Stored data
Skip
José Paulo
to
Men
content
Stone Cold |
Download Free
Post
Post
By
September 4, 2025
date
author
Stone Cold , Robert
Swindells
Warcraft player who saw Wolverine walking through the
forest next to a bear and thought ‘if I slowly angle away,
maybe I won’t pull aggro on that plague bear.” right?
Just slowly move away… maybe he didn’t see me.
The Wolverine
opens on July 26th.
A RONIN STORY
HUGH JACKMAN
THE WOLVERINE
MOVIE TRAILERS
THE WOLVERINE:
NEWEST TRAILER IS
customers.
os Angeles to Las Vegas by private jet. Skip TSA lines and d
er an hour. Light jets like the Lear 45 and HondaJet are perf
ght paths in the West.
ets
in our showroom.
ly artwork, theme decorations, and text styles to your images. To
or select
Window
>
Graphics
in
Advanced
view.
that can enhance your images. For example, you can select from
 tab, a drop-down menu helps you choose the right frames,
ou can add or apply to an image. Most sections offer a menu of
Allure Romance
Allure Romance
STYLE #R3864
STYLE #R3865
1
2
==
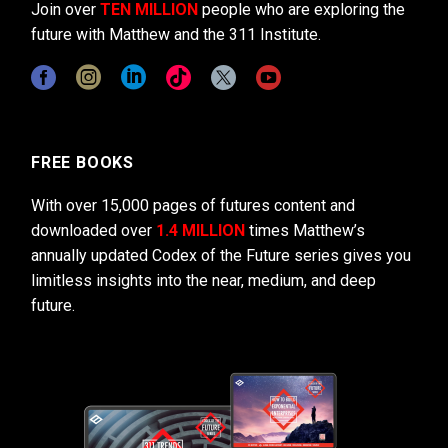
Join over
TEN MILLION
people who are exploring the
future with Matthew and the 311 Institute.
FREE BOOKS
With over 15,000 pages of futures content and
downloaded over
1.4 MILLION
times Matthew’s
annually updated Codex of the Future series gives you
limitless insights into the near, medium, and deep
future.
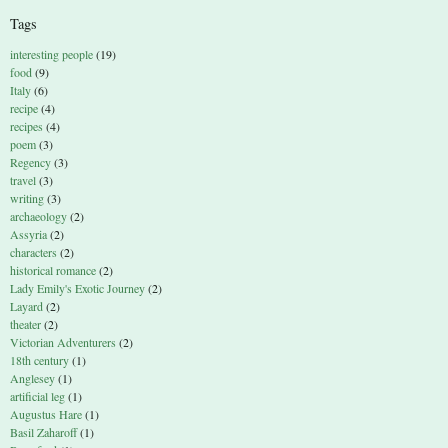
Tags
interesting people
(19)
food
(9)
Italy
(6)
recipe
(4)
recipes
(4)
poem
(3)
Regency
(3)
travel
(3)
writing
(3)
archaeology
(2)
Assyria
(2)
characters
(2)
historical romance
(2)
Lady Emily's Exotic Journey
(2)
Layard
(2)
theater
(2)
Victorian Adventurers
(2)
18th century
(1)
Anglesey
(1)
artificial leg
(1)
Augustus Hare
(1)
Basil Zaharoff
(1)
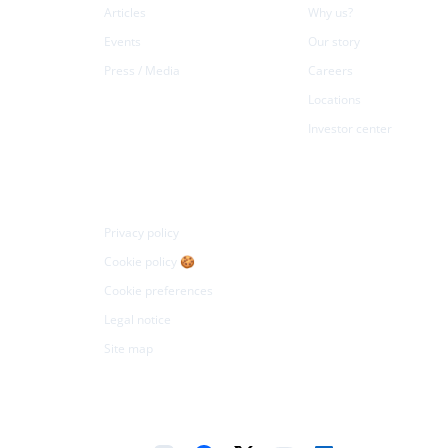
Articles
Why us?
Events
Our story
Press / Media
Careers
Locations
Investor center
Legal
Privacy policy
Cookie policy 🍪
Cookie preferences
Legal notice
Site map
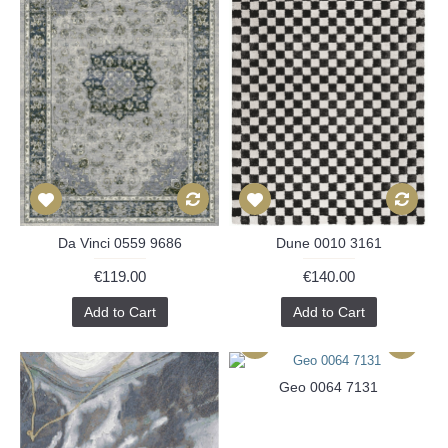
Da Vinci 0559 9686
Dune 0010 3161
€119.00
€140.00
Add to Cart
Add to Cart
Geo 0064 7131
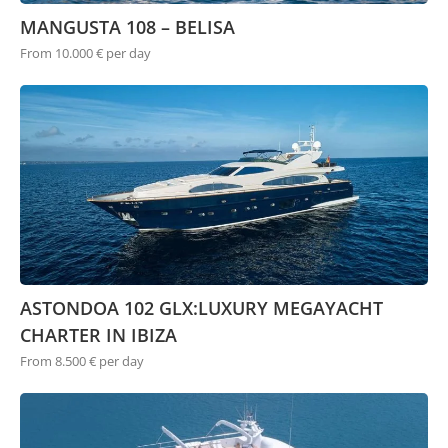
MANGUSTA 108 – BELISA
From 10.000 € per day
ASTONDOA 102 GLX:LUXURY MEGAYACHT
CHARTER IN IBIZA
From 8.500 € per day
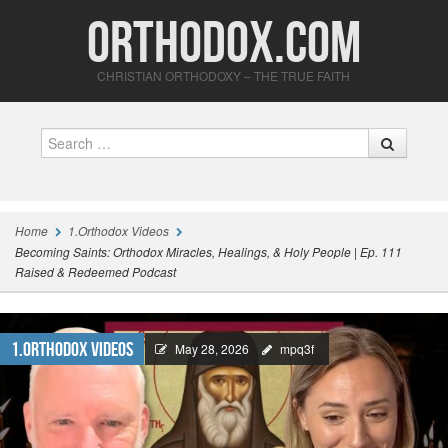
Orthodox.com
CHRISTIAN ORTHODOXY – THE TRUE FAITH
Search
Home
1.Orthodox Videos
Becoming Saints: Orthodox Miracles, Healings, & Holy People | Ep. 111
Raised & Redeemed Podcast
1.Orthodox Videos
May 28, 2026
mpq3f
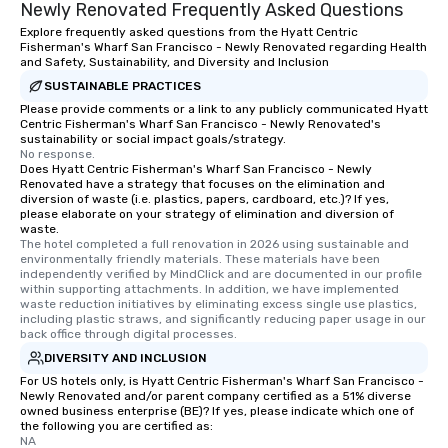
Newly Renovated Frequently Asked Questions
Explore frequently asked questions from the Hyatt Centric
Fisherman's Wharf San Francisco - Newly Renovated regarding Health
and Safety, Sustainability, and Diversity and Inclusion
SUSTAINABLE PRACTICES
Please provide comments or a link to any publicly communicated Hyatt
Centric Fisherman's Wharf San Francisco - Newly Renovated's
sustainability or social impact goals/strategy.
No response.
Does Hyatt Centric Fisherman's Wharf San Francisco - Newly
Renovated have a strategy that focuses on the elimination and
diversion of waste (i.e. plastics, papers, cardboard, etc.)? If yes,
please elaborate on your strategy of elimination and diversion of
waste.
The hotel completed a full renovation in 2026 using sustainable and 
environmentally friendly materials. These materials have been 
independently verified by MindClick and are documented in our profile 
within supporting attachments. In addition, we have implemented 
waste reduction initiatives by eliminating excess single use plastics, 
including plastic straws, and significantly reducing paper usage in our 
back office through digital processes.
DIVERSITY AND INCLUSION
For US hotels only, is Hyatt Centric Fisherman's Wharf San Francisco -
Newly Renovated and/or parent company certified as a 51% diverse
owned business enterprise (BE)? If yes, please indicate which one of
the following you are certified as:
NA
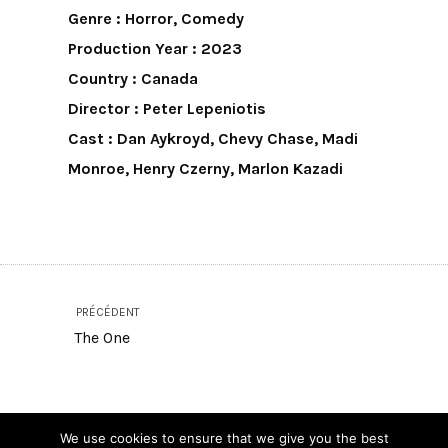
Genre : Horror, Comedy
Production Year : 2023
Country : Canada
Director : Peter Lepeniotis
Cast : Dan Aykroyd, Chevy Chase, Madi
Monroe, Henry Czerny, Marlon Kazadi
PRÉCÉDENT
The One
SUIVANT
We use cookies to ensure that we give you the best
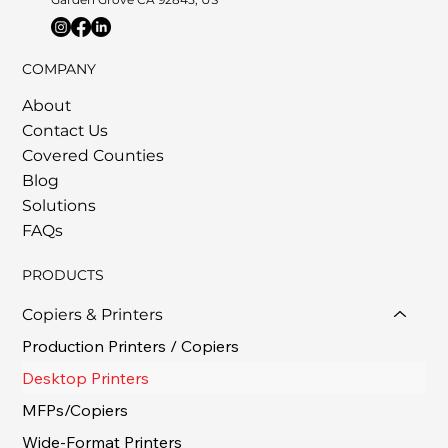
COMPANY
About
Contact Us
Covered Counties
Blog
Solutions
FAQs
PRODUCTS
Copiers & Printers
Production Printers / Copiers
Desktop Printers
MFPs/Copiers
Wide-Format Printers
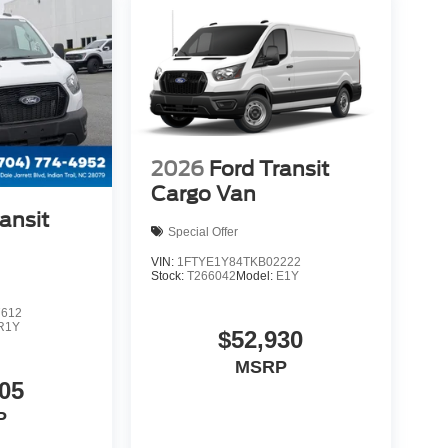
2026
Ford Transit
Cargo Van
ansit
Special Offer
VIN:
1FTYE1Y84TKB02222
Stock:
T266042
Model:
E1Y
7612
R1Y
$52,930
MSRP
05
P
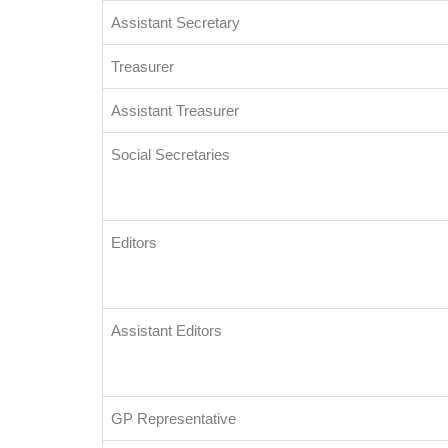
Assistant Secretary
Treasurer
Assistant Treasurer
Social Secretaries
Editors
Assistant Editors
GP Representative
---
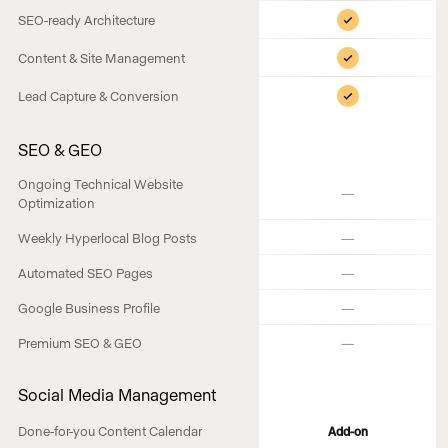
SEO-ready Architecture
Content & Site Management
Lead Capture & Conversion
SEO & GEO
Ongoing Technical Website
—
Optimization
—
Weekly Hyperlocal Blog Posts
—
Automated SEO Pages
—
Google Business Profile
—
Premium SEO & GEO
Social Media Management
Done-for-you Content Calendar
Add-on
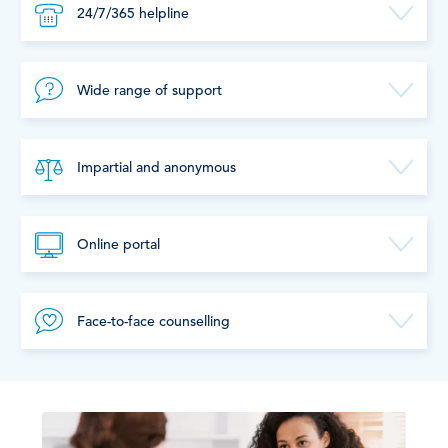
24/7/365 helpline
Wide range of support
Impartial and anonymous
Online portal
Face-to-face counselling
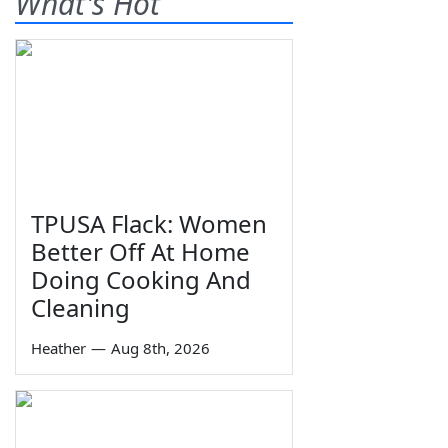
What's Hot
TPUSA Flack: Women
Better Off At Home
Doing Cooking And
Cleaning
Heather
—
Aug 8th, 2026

• [TASK] Across the records above, return every line that contains the word "your".

• [EXERCISE SOLUTION]
ly artwork, theme decorations, and text styles to your images. To
that can enhance your images. For example, you can select from
please elaborate on your strategy of elimination and diversion of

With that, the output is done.